Task details
Wherever "Ukuran" shows up in the records below, copy the whole line.

Supplied records
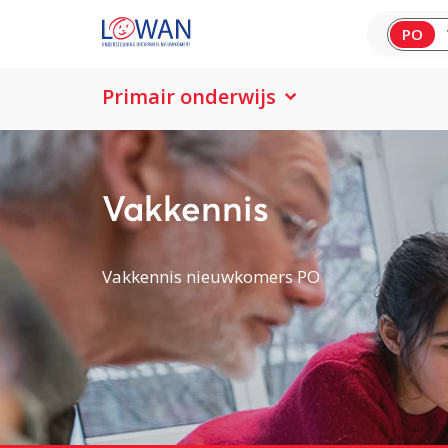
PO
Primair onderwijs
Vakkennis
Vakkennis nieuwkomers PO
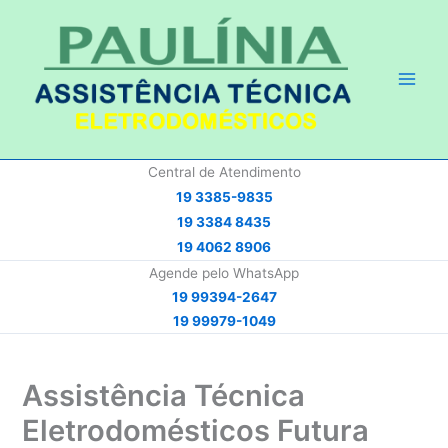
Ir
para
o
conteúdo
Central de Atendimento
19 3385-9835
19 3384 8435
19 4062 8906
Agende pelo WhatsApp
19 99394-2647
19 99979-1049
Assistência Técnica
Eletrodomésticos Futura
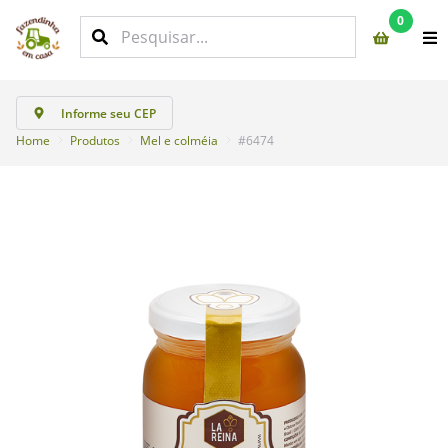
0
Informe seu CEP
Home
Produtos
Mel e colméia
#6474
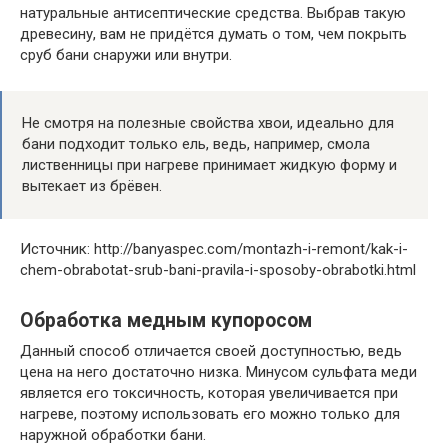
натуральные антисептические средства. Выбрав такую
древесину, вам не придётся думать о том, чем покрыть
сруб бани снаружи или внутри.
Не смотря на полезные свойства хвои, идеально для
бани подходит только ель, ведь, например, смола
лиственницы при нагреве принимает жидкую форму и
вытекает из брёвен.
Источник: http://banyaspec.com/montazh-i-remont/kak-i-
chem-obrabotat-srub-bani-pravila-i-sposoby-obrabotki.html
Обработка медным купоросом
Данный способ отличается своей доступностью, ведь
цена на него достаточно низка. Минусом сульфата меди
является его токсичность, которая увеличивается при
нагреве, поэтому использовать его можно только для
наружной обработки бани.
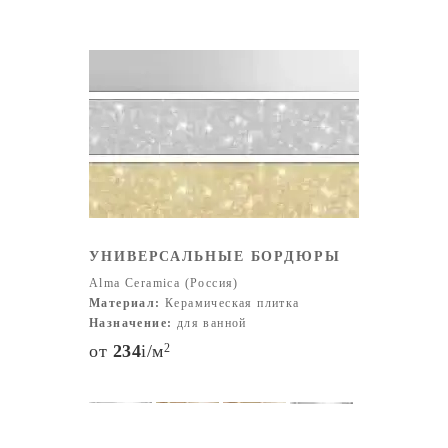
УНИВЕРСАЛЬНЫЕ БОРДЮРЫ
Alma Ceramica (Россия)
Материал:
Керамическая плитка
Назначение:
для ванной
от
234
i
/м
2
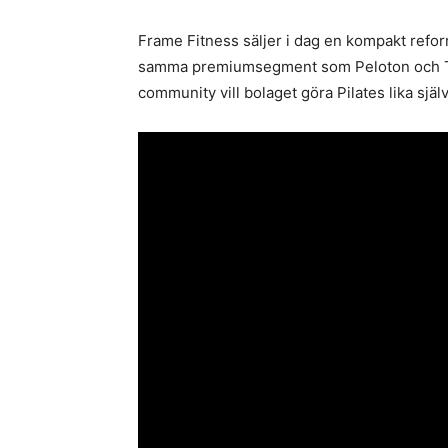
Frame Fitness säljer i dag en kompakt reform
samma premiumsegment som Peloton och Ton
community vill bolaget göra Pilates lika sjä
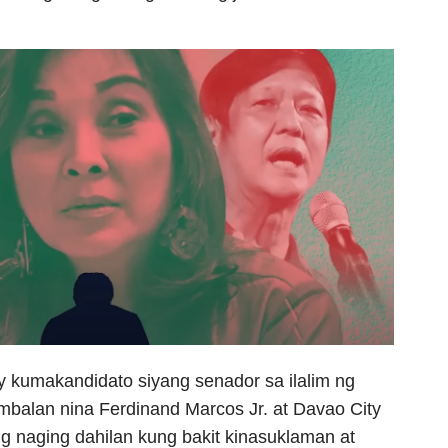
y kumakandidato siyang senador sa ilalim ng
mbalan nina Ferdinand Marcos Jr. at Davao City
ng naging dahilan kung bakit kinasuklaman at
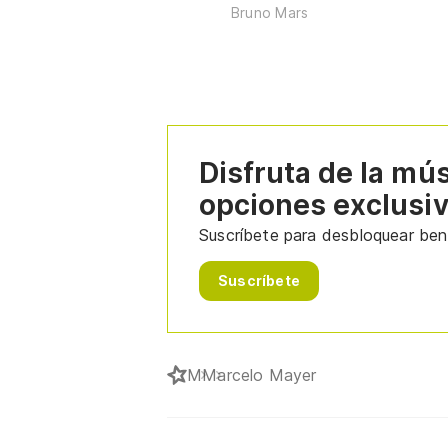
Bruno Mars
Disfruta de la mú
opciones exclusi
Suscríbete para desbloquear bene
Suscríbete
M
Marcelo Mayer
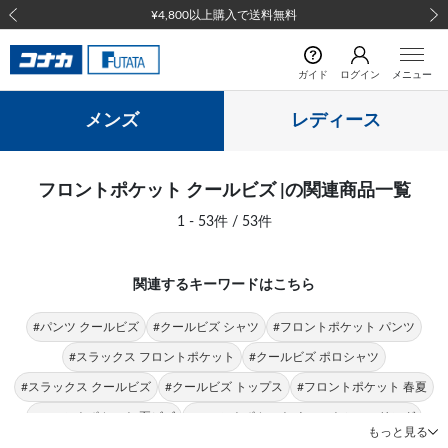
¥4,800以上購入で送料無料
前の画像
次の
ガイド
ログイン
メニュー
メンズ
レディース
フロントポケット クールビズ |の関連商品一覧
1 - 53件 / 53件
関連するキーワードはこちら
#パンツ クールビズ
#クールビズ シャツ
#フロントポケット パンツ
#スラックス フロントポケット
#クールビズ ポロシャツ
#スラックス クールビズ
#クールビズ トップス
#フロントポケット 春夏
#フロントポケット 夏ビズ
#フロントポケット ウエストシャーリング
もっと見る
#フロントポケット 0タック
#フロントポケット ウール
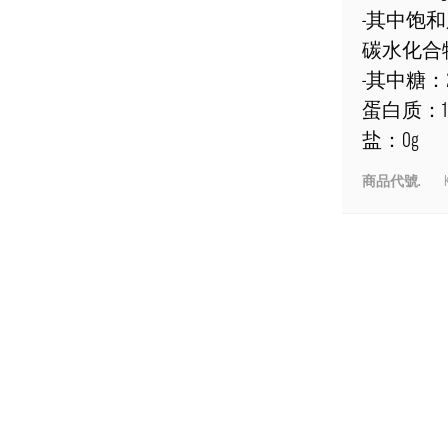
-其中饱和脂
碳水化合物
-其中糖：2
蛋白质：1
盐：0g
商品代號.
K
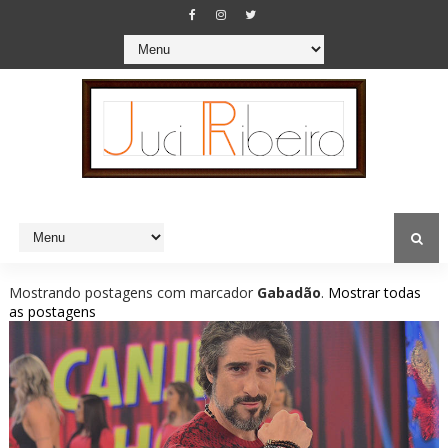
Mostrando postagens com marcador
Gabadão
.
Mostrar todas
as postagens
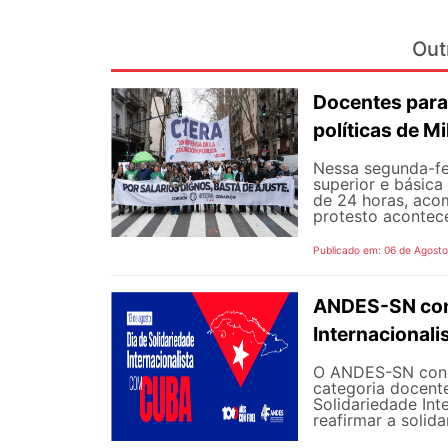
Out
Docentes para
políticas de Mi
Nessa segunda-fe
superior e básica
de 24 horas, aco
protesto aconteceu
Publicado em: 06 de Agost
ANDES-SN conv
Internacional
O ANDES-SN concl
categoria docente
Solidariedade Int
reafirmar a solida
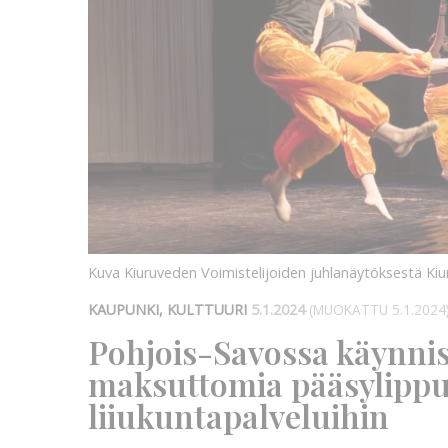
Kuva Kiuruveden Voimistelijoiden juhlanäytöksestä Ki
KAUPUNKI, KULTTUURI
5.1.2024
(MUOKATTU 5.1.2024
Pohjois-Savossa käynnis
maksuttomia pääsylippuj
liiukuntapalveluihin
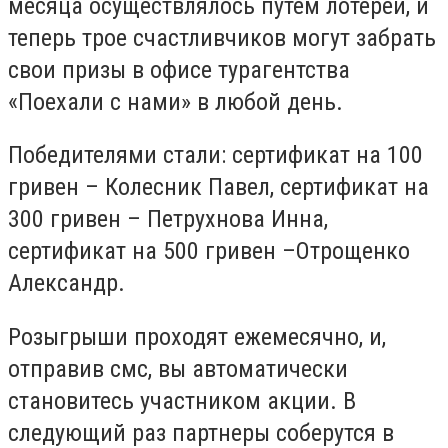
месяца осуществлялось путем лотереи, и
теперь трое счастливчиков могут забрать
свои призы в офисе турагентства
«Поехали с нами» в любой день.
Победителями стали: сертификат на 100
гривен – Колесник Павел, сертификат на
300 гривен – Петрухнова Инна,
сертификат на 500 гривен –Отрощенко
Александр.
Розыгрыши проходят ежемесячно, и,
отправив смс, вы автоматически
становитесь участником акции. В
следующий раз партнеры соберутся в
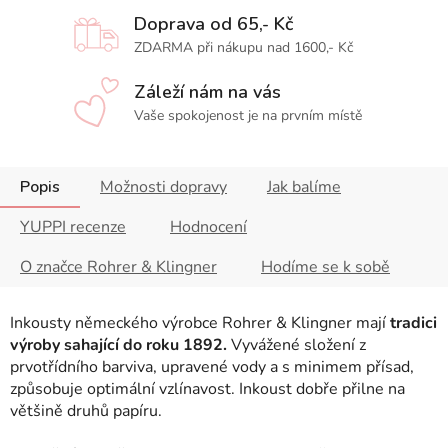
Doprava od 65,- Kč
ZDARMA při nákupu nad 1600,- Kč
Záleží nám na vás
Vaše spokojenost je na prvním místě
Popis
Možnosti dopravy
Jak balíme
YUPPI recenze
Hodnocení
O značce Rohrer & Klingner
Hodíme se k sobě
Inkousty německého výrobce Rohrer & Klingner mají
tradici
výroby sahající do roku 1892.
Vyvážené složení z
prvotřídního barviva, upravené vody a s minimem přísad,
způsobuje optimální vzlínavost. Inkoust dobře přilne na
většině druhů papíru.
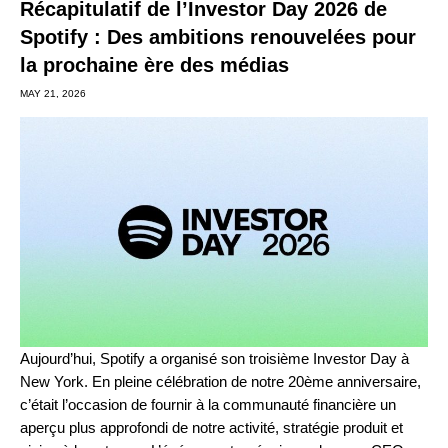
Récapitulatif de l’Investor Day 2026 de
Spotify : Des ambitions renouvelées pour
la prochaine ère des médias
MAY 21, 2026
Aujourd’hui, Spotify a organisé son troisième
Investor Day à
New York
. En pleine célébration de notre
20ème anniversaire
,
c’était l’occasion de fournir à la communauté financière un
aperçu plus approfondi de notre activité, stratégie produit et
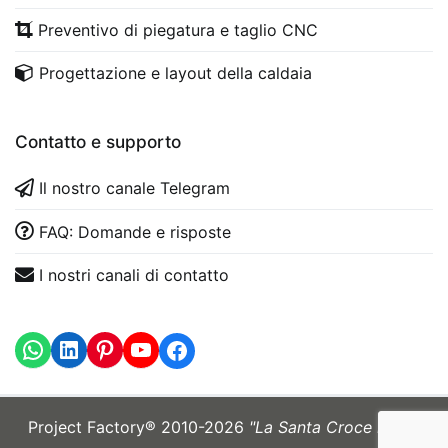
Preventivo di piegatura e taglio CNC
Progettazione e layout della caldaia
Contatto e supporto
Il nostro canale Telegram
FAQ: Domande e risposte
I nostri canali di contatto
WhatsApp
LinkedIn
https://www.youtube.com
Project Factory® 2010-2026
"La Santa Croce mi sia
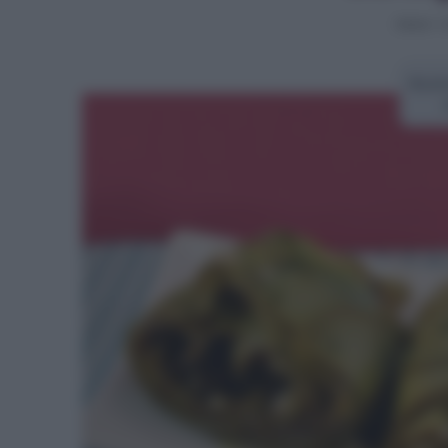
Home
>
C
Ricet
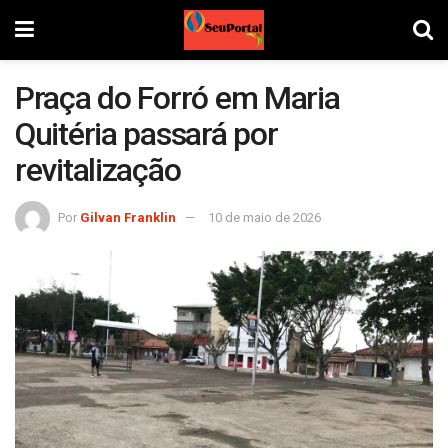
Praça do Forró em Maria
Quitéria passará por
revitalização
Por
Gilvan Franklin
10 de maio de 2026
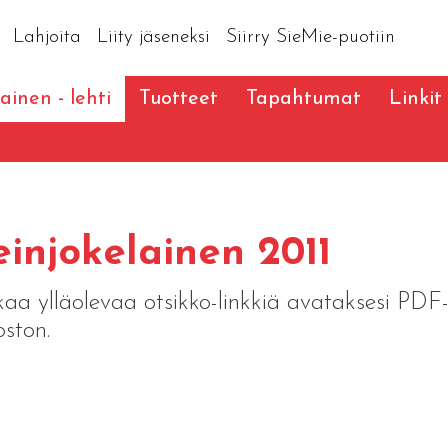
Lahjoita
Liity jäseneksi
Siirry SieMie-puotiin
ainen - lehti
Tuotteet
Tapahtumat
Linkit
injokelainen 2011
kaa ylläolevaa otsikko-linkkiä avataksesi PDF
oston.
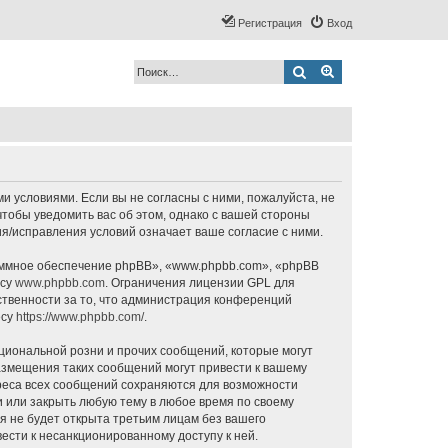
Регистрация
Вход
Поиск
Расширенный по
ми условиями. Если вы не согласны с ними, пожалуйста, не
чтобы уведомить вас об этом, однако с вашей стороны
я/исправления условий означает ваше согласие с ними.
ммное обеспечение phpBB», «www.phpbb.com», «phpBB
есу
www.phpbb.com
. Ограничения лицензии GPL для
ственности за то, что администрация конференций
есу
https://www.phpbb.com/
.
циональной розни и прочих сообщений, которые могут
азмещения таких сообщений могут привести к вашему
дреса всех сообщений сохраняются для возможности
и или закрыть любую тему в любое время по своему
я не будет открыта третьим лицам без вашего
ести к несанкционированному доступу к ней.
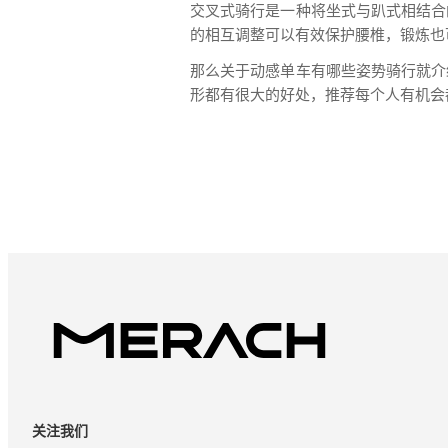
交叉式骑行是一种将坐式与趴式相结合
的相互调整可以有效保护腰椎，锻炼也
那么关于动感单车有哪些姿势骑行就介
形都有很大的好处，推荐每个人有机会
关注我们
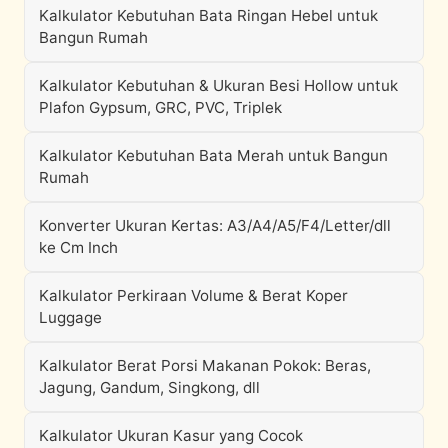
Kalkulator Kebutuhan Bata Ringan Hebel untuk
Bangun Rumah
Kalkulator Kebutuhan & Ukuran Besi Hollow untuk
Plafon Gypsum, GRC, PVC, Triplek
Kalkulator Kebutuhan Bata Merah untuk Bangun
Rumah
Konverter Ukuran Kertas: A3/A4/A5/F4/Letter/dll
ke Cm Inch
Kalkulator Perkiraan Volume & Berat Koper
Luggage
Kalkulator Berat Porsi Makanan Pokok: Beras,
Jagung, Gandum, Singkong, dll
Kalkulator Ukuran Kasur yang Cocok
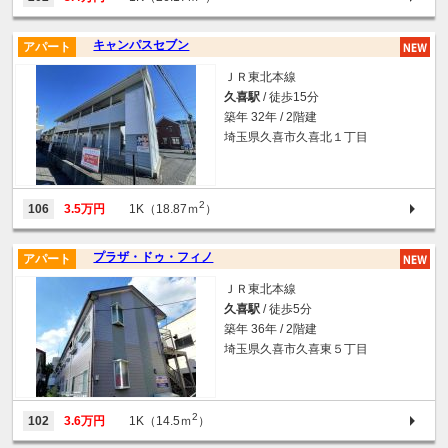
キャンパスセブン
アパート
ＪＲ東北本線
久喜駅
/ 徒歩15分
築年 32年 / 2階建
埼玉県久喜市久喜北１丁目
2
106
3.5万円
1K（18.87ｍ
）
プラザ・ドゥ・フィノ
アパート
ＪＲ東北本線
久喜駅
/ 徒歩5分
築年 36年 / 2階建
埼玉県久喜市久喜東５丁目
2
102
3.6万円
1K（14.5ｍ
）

Answer section
Kalkulator Kebutuhan & Ukuran Besi Hollow untuk
Konverter Ukuran Kertas: A3/A4/A5/F4/Letter/dll
Kalkulator Ukuran Kasur yang Cocok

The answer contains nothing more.